万物简史 第122期:势不两立的科学(23)(在线收听

 They began as mutual friends and admirers, even naming fossil species after each other, and spent a pleasant week together in 1868. However, something then went wrong between them—nobody is quite sure what—and by the following year they had developed an enmity that would grow into consuming hatred over the next thirty years. It is probably safe to say that no two people in the natural sciences have ever despised each other more.

他们一开始是朋友和互相崇拜者,甚至互相用对方的名字来命名化石种类,1868年还愉快地在一起工作了一个星期。后来,两人的关系出了问题——谁也搞不清出了什么问题——到了第二年,他们之间已经成为一种敌对关系;那种关系在随后的30年里发展为强烈的仇恨。可以有把握地说,自然科学领域里再也找不出另外两个人比他们更互相鄙视对方的了。

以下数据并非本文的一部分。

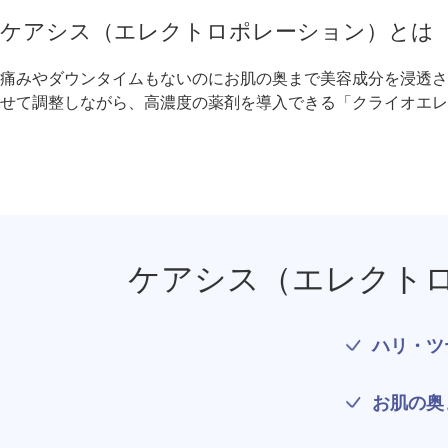
療法）
ケアシス（エレクトロポレーション）とは
ジャルプロスーパーハイドロ
痛みやダウンタイムもないのにお肌の奥まで美容成分を浸透させ
せて調整しながら、高濃度の薬剤を導入できる「クライオエ
ルメッカ
シミ取りレーザー（Q-YAGレーザー）
ハイドラフェイシャル
ミラノリピールボディ
ケアシス（エレクトロ
CO2高周波レーザー（Esprit）
ハリ・ツ
脂肪由来幹細胞点滴
お肌の奥
美脚（ふくらはぎ）ボトックス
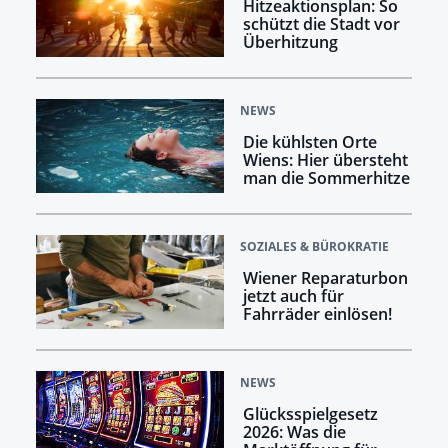
Hitzeaktionsplan: So
schützt die Stadt vor
Überhitzung
NEWS
Die kühlsten Orte
Wiens: Hier übersteht
man die Sommerhitze
SOZIALES & BÜROKRATIE
Wiener Reparaturbon
jetzt auch für
Fahrräder einlösen!
NEWS
Glücksspielgesetz
2026: Was die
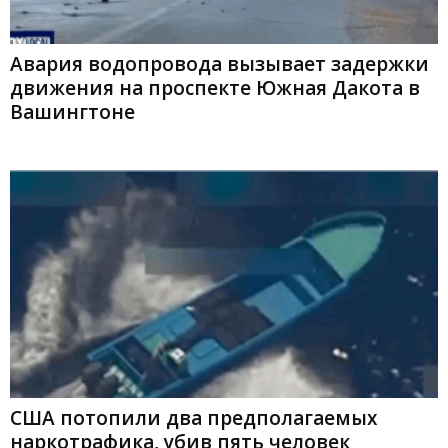
Авария водопровода вызывает задержки
движения на проспекте Южная Дакота в
Вашингтоне
США потопили два предполагаемых
наркотрафика, убив пять человек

Marsh, the elder of the two by eight years, was a retiring and bookish fellow, with a trim beard and dapper manner, who spent little time in the field and was seldom very good at finding things when he was there. On a visit to the famous dinosaur fields of Como Bluff, Wyoming, he failed to notice the bones that were, in the words of one historian, "lying everywhere like logs."

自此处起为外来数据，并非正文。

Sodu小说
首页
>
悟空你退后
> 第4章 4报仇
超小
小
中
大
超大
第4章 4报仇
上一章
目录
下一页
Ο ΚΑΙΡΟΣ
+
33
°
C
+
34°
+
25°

马什比对方大8岁。他是个离群索居的书呆子,衣冠楚楚,留着整齐的胡子,极少去野外工作,去了也很不善于发现东西。有一次他去怀俄明州参观著名的科摩崖恐龙地带,却没有注意到——用一位历史学家的话来说——恐龙骨头简直“像木头那样满地都是”。
But he had the means to buy almost anything he wanted. Although he came from a modest background—his father was a farmer in upstate New York—his uncle was the supremely rich and extraordinarily indulgent financier George Peabody. When Marsh showed an interest in natural history, Peabody had a museum built for him at Yale and provided funds sufficient for Marsh to fill it with almost whatever took his fancy.
但是,他有的是钱,差不多可以想买什么就买什么。虽然他来自一个不大富裕的家庭——他的父亲是纽约州北部的一名农场主——但他的叔叔却是那位富得冒油、极其宽容的金融家乔治·皮博迪。当马什流露出对自然史感兴趣的时候,皮博迪为他在耶鲁大学盖了个博物馆,并给了他足够的资金来装满他看得中的差不多任何东西。